WORK ORDER
All that should be output is the block of lines below from the line with "Data automatically collected" to the line with "We collect the", both included, exactly as written.

(Extracted page text data)
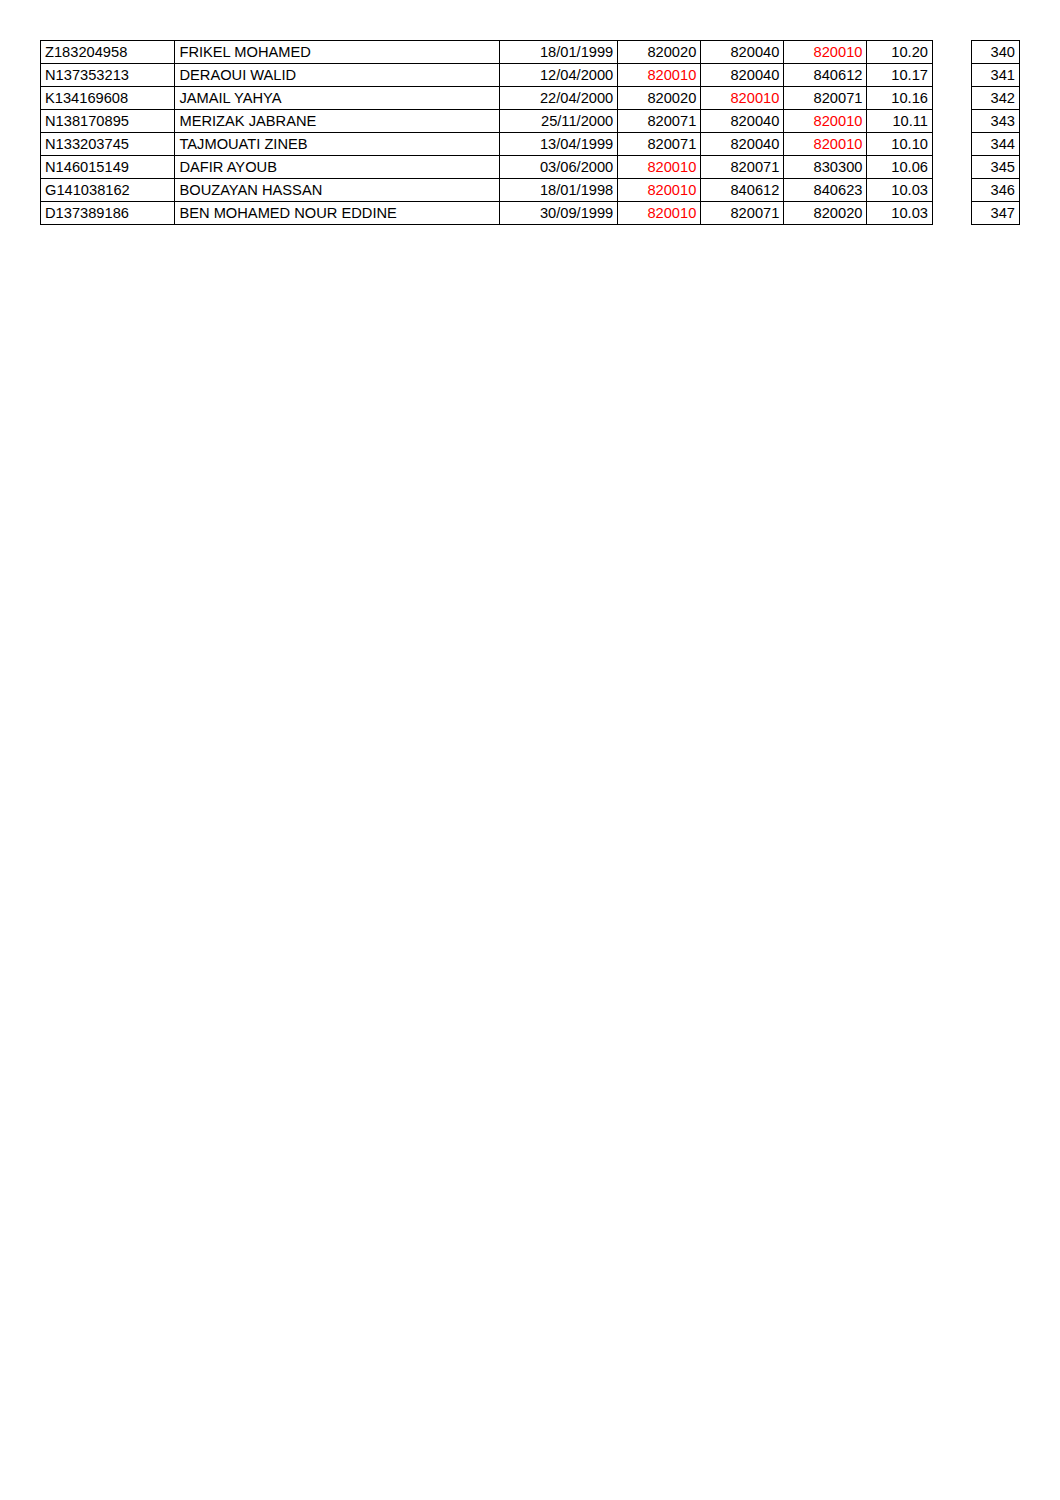| Z183204958 | FRIKEL MOHAMED | 18/01/1999 | 820020 | 820040 | 820010 | 10.20 | | 340 |
| N137353213 | DERAOUI WALID | 12/04/2000 | 820010 | 820040 | 840612 | 10.17 | | 341 |
| K134169608 | JAMAIL YAHYA | 22/04/2000 | 820020 | 820010 | 820071 | 10.16 | | 342 |
| N138170895 | MERIZAK JABRANE | 25/11/2000 | 820071 | 820040 | 820010 | 10.11 | | 343 |
| N133203745 | TAJMOUATI ZINEB | 13/04/1999 | 820071 | 820040 | 820010 | 10.10 | | 344 |
| N146015149 | DAFIR AYOUB | 03/06/2000 | 820010 | 820071 | 830300 | 10.06 | | 345 |
| G141038162 | BOUZAYAN HASSAN | 18/01/1998 | 820010 | 840612 | 840623 | 10.03 | | 346 |
| D137389186 | BEN MOHAMED NOUR EDDINE | 30/09/1999 | 820010 | 820071 | 820020 | 10.03 | | 347 |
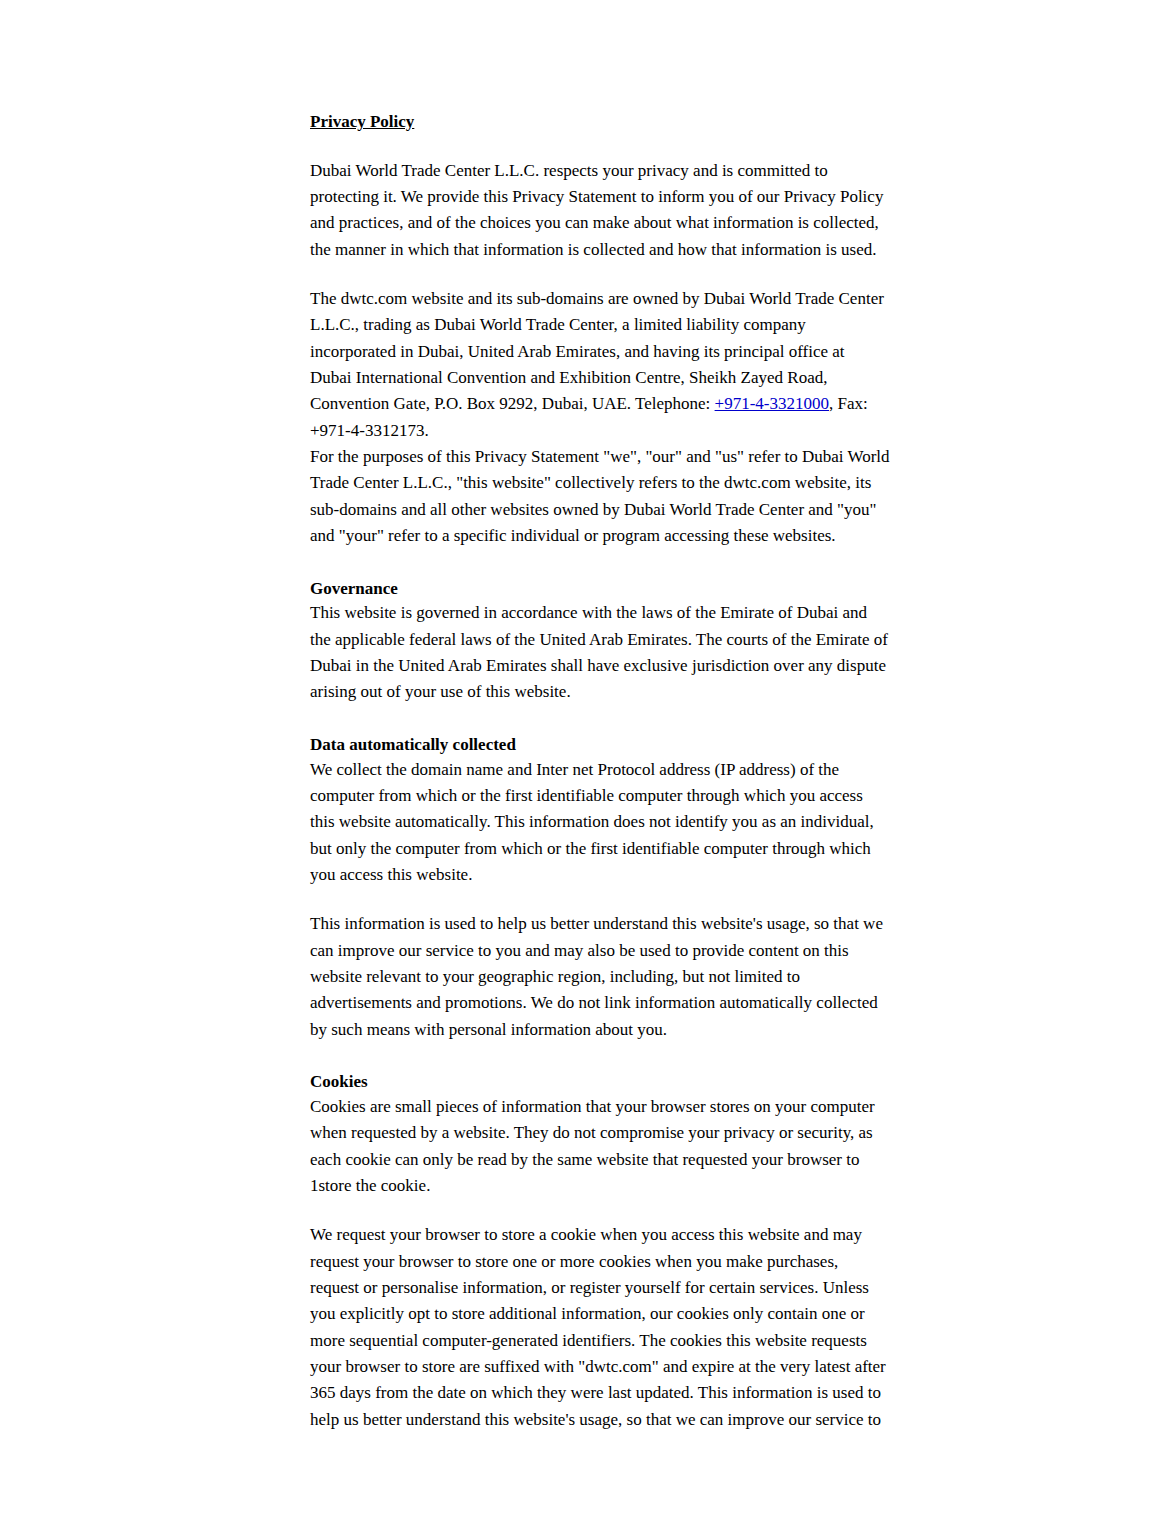Privacy Policy
Dubai World Trade Center L.L.C. respects your privacy and is committed to protecting it. We provide this Privacy Statement to inform you of our Privacy Policy and practices, and of the choices you can make about what information is collected, the manner in which that information is collected and how that information is used.
The dwtc.com website and its sub-domains are owned by Dubai World Trade Center L.L.C., trading as Dubai World Trade Center, a limited liability company incorporated in Dubai, United Arab Emirates, and having its principal office at Dubai International Convention and Exhibition Centre, Sheikh Zayed Road, Convention Gate, P.O. Box 9292, Dubai, UAE. Telephone: +971-4-3321000, Fax: +971-4-3312173.
For the purposes of this Privacy Statement "we", "our" and "us" refer to Dubai World Trade Center L.L.C., "this website" collectively refers to the dwtc.com website, its sub-domains and all other websites owned by Dubai World Trade Center and "you" and "your" refer to a specific individual or program accessing these websites.
Governance
This website is governed in accordance with the laws of the Emirate of Dubai and the applicable federal laws of the United Arab Emirates. The courts of the Emirate of Dubai in the United Arab Emirates shall have exclusive jurisdiction over any dispute arising out of your use of this website.
Data automatically collected
We collect the domain name and Inter net Protocol address (IP address) of the computer from which or the first identifiable computer through which you access this website automatically. This information does not identify you as an individual, but only the computer from which or the first identifiable computer through which you access this website.
This information is used to help us better understand this website's usage, so that we can improve our service to you and may also be used to provide content on this website relevant to your geographic region, including, but not limited to advertisements and promotions. We do not link information automatically collected by such means with personal information about you.
Cookies
Cookies are small pieces of information that your browser stores on your computer when requested by a website. They do not compromise your privacy or security, as each cookie can only be read by the same website that requested your browser to 1store the cookie.
We request your browser to store a cookie when you access this website and may request your browser to store one or more cookies when you make purchases, request or personalise information, or register yourself for certain services. Unless you explicitly opt to store additional information, our cookies only contain one or more sequential computer-generated identifiers. The cookies this website requests your browser to store are suffixed with "dwtc.com" and expire at the very latest after 365 days from the date on which they were last updated. This information is used to help us better understand this website's usage, so that we can improve our service to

RESULT OF THIS EXERCISE
Data automatically collected
We collect the domain name and Inter net Protocol address (IP address) of the computer from which or the first identifiable computer through which you access this website automatically. This information does not identify you as an individual, but only the computer from which or the first identifiable computer through which you access this website.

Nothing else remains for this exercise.